There are many online sources offering iboga and Ibogaine, stating that self-administration is wanted, if not needed. There have been deaths, to be sure, but not the flood that the drug hysteria voices inside the community have warned.
Harm Reduction methods work
Regardless of the numbers, with the right information we could cut those deaths by using tried and proven harm-reduction methods, as has been proven with other drugs.
That the prohibitionist position has been taken up so readily shows the seductive power of such a position.
But that power is not self-justifying.
I believe that the most compelling and interesting aspects of the Ibogaine scene is not the expansion of boutique clinics or medical centers offering treatment. It is the burgeoning of the so-called “underground“ scene of folks self-treating or treating families and friends.

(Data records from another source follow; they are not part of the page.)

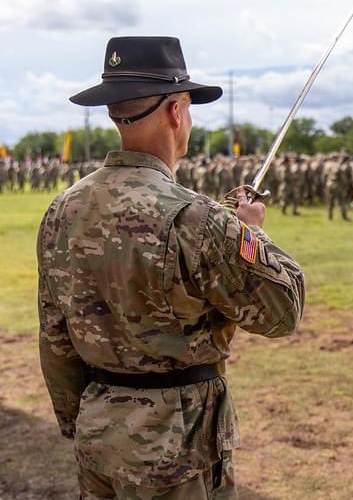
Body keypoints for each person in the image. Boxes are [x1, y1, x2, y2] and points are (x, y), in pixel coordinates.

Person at [37, 37, 305, 499]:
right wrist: (252, 234)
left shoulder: (63, 209)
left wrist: (80, 424)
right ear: (177, 111)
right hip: (176, 445)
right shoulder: (195, 217)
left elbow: (56, 337)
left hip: (98, 432)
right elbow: (282, 312)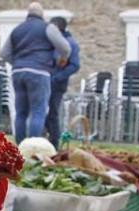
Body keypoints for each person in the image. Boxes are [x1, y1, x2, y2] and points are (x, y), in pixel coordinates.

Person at [0, 2, 71, 144]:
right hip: (39, 72)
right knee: (38, 111)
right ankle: (32, 147)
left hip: (18, 72)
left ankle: (19, 148)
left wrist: (18, 63)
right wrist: (62, 60)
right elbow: (65, 48)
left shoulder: (17, 29)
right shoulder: (47, 27)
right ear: (42, 14)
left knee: (21, 112)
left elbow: (4, 53)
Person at [45, 17, 80, 150]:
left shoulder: (70, 43)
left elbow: (75, 65)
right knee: (43, 112)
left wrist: (57, 78)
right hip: (45, 81)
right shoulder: (50, 43)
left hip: (57, 84)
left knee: (52, 113)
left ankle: (54, 143)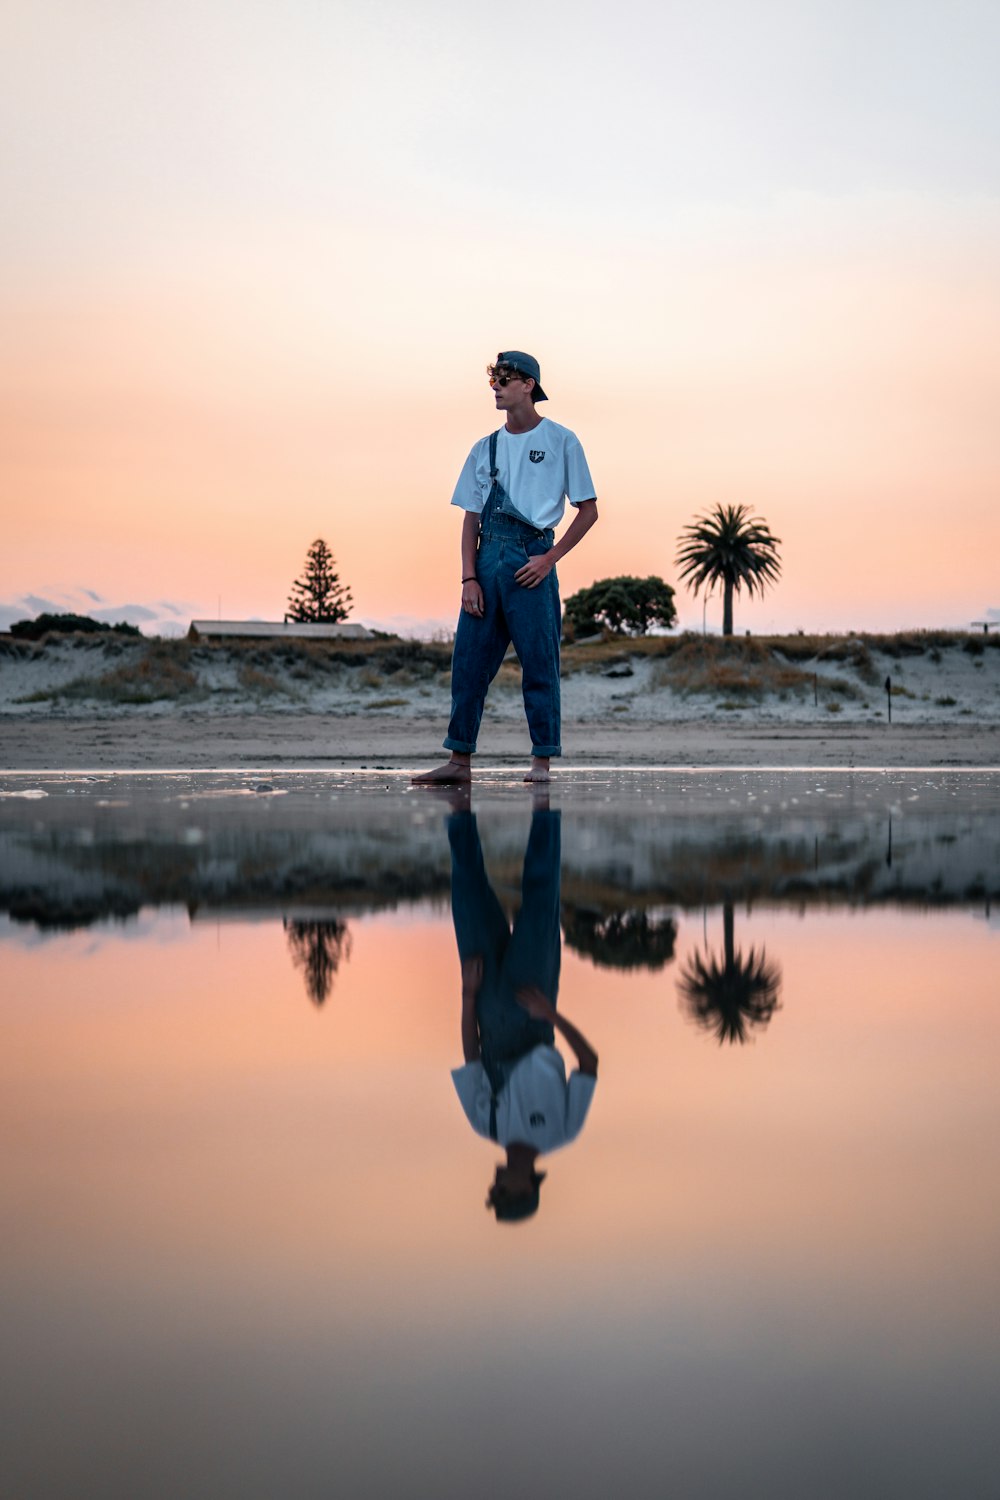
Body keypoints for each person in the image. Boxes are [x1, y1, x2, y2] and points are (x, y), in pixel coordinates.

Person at [413, 351, 598, 785]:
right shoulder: (484, 447)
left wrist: (549, 559)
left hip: (532, 557)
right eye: (494, 380)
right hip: (486, 558)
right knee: (469, 665)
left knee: (540, 664)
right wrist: (468, 578)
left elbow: (588, 511)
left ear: (528, 385)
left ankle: (541, 762)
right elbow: (470, 518)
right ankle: (459, 762)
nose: (496, 387)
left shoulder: (562, 440)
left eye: (505, 379)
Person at [446, 793, 599, 1222]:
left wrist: (468, 993)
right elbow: (588, 1063)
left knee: (467, 889)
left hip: (486, 1005)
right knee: (541, 899)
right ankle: (543, 801)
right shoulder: (563, 1132)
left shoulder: (485, 1127)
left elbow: (471, 1056)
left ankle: (458, 801)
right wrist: (549, 1014)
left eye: (494, 1194)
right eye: (504, 1194)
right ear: (528, 1186)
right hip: (536, 1009)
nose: (494, 1186)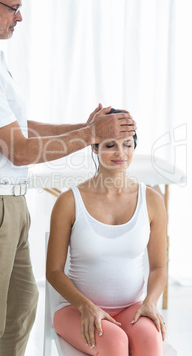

As the overdose crisis continues and the hype around the so-called “Opioid crisis“ gets louder, more and more people will be seeking alternative treatment modalities, such as Ibogaine clinics, which the majority of users cannot afford. As a result, desperate people go to whatever measures they feel they must, and I believe it is their right to do so. It is time that we as a community create online sites, videos, and printed information informing drug users about the dangers and risk and offering information towards safer self-treating.